__Dataset records__.
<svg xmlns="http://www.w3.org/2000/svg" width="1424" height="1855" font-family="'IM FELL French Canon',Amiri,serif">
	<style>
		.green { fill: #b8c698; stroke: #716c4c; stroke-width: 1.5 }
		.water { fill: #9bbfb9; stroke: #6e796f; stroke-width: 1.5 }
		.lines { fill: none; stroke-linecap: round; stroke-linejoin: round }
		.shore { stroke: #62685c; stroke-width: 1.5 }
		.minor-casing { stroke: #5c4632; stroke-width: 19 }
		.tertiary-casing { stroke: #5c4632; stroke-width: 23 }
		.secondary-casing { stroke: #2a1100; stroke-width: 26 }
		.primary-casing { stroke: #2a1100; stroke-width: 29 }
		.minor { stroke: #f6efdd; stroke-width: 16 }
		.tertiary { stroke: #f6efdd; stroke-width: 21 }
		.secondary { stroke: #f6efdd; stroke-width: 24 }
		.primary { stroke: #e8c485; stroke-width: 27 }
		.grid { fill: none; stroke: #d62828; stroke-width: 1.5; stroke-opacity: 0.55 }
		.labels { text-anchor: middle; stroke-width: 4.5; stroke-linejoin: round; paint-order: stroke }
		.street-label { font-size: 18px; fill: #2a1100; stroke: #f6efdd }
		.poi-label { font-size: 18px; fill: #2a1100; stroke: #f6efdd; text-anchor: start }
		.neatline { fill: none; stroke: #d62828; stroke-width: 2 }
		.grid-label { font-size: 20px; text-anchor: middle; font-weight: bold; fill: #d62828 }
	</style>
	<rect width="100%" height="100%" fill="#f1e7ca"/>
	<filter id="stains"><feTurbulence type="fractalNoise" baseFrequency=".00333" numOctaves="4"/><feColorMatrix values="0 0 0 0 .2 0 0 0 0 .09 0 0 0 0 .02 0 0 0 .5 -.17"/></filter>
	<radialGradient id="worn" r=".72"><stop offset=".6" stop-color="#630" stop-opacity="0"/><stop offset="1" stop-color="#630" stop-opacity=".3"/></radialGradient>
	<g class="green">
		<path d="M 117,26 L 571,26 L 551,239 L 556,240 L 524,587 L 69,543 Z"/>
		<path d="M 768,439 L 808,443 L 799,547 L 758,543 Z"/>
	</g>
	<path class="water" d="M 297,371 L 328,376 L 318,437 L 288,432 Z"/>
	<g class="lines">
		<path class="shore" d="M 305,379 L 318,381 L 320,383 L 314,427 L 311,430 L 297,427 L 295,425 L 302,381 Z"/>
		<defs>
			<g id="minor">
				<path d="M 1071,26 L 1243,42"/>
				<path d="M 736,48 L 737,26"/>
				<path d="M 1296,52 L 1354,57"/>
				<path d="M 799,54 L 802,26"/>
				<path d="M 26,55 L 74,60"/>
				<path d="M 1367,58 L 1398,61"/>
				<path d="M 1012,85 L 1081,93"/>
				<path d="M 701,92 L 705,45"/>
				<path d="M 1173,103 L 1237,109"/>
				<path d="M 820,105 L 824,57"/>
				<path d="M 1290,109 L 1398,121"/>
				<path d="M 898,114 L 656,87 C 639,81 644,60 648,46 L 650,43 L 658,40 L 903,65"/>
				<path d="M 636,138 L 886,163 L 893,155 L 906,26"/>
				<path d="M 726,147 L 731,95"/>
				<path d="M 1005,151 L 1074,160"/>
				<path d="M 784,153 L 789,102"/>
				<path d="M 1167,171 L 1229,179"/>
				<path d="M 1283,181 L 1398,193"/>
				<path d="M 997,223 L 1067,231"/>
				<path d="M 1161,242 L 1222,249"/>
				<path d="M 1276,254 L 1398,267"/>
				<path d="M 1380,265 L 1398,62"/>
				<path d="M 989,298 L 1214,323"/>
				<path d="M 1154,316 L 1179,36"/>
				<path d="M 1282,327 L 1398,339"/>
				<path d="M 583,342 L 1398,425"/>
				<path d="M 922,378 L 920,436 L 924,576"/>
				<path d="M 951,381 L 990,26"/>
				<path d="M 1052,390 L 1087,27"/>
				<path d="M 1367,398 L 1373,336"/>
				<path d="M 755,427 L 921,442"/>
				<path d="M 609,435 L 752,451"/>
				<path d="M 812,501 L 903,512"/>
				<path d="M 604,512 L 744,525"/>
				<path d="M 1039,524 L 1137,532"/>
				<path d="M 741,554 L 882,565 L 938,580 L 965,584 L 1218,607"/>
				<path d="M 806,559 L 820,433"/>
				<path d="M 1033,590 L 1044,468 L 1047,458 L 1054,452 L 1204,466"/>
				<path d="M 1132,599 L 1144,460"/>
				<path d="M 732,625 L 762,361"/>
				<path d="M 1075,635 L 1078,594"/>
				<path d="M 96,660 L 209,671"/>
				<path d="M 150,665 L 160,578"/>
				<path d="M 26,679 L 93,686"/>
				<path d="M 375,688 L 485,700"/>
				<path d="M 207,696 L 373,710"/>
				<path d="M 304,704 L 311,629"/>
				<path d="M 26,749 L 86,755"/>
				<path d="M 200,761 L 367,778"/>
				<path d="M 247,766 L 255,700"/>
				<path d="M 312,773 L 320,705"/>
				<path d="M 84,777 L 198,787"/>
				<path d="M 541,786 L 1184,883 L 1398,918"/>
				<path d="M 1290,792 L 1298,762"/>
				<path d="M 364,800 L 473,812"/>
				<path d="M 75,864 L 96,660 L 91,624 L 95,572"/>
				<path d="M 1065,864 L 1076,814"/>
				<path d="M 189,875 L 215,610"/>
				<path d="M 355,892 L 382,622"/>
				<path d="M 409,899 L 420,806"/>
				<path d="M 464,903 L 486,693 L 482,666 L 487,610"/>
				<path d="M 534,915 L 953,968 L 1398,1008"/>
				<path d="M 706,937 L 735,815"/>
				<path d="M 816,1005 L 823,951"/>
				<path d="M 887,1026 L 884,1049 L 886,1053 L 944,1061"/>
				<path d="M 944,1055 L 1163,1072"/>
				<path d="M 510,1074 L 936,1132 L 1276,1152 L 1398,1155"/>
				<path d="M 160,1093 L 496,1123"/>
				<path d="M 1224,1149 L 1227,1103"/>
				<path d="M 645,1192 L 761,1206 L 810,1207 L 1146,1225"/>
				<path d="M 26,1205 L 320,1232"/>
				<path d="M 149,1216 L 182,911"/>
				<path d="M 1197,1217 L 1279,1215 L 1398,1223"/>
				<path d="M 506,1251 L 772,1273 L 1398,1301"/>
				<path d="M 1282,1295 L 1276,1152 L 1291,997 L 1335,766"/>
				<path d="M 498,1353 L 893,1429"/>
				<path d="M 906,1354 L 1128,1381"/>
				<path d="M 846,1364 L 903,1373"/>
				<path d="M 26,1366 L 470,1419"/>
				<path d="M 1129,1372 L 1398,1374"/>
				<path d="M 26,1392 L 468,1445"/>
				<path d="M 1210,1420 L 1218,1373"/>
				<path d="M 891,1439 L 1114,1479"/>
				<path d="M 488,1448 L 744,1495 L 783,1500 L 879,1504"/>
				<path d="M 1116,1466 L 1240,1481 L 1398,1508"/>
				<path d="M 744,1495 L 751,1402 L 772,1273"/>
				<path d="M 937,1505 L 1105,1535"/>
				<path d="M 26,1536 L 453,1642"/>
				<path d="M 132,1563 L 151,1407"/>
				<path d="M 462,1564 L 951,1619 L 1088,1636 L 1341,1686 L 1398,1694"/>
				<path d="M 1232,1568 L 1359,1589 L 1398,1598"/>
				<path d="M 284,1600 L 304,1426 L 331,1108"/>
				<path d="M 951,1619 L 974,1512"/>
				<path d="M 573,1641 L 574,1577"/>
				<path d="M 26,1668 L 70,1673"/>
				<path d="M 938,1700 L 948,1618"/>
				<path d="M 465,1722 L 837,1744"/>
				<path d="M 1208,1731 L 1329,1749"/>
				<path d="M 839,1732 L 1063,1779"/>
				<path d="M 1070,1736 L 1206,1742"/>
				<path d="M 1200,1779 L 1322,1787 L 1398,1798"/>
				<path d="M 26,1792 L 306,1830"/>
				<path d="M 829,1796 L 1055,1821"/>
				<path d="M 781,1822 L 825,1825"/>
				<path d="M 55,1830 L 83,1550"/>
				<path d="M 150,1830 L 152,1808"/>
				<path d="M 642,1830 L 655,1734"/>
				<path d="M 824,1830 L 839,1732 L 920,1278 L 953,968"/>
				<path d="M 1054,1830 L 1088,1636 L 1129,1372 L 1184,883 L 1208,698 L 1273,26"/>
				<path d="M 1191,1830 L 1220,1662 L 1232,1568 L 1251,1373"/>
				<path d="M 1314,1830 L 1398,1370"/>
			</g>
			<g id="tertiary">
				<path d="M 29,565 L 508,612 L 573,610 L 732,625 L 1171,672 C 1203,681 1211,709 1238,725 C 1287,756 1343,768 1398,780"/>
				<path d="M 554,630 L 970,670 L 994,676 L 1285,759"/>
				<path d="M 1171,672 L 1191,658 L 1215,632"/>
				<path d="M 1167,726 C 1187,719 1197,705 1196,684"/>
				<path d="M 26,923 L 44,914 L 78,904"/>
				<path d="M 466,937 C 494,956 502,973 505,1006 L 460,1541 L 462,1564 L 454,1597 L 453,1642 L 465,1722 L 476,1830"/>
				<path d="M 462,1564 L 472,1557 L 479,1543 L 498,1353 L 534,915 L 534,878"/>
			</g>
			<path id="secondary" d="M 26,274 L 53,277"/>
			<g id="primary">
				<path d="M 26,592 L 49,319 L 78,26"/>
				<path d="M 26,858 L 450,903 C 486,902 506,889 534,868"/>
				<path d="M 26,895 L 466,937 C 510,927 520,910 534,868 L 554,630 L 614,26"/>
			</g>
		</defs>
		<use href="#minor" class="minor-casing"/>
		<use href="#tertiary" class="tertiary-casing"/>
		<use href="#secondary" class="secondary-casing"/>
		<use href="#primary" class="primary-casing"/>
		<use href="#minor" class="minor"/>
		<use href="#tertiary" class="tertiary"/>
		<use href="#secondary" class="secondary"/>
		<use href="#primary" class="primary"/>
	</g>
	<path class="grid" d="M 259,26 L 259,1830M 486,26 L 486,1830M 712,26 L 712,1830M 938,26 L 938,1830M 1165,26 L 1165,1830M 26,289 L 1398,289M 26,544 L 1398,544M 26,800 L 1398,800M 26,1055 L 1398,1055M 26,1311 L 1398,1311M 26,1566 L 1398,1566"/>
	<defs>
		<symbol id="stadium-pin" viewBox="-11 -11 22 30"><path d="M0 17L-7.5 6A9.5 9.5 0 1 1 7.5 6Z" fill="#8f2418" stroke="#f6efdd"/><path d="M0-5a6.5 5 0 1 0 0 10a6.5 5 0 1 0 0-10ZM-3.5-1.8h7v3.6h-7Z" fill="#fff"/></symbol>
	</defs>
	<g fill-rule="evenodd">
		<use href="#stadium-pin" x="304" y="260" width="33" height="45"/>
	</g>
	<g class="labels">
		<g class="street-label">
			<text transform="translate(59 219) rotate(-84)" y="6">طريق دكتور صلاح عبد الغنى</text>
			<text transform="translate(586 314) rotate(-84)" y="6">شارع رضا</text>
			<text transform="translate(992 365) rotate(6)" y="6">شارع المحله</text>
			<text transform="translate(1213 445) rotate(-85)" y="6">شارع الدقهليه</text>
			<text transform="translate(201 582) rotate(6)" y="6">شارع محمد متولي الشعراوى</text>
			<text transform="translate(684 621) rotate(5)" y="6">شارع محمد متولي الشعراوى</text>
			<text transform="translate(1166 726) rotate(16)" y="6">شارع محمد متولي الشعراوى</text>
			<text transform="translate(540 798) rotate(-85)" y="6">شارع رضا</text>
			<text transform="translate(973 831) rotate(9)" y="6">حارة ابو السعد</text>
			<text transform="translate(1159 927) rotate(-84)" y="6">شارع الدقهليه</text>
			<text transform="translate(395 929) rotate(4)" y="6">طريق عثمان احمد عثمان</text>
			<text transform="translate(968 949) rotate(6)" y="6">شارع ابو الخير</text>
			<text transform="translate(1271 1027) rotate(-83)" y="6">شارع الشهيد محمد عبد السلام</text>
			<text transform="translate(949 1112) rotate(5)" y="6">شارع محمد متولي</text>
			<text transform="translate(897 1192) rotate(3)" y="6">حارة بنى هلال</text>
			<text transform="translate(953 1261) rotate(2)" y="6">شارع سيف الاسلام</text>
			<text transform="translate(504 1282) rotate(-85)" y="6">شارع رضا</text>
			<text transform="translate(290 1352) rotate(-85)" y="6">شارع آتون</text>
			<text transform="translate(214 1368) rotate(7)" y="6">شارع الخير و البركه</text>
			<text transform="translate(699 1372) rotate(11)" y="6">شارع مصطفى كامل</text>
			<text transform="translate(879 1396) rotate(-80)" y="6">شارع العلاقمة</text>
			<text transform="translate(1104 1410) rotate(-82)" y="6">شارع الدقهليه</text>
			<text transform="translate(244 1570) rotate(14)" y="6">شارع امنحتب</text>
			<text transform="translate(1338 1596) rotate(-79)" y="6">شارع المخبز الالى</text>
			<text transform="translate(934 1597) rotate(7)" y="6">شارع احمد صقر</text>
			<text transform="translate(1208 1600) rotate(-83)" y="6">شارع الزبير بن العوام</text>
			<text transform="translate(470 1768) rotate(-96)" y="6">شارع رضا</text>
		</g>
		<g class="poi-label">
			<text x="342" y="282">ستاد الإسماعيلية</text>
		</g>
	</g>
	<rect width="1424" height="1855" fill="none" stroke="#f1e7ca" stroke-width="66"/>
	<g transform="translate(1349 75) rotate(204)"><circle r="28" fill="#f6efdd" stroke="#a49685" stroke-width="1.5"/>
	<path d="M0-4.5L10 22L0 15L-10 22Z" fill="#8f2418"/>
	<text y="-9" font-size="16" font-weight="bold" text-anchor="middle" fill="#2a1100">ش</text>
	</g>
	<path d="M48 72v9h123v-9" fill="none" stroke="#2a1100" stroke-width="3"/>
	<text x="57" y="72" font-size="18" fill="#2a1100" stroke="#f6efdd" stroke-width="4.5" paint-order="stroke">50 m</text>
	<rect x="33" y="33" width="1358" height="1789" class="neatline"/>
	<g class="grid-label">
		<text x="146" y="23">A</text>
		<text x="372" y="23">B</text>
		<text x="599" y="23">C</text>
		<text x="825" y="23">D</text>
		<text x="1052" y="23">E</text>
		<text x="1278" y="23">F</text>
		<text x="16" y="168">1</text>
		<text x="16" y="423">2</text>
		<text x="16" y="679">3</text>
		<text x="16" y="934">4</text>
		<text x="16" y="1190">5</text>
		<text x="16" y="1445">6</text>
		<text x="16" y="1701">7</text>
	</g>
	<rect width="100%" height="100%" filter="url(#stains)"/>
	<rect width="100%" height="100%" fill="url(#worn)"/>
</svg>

__Exercise__. Your answer must be the lines above from the one containing "#f6efdd; stroke-width: 16" to the one containing "middle; stroke-width: 4.5;", both included, restated word for word.

__Exercise output__.
		.minor { stroke: #f6efdd; stroke-width: 16 }
		.tertiary { stroke: #f6efdd; stroke-width: 21 }
		.secondary { stroke: #f6efdd; stroke-width: 24 }
		.primary { stroke: #e8c485; stroke-width: 27 }
		.grid { fill: none; stroke: #d62828; stroke-width: 1.5; stroke-opacity: 0.55 }
		.labels { text-anchor: middle; stroke-width: 4.5; stroke-linejoin: round; paint-order: stroke }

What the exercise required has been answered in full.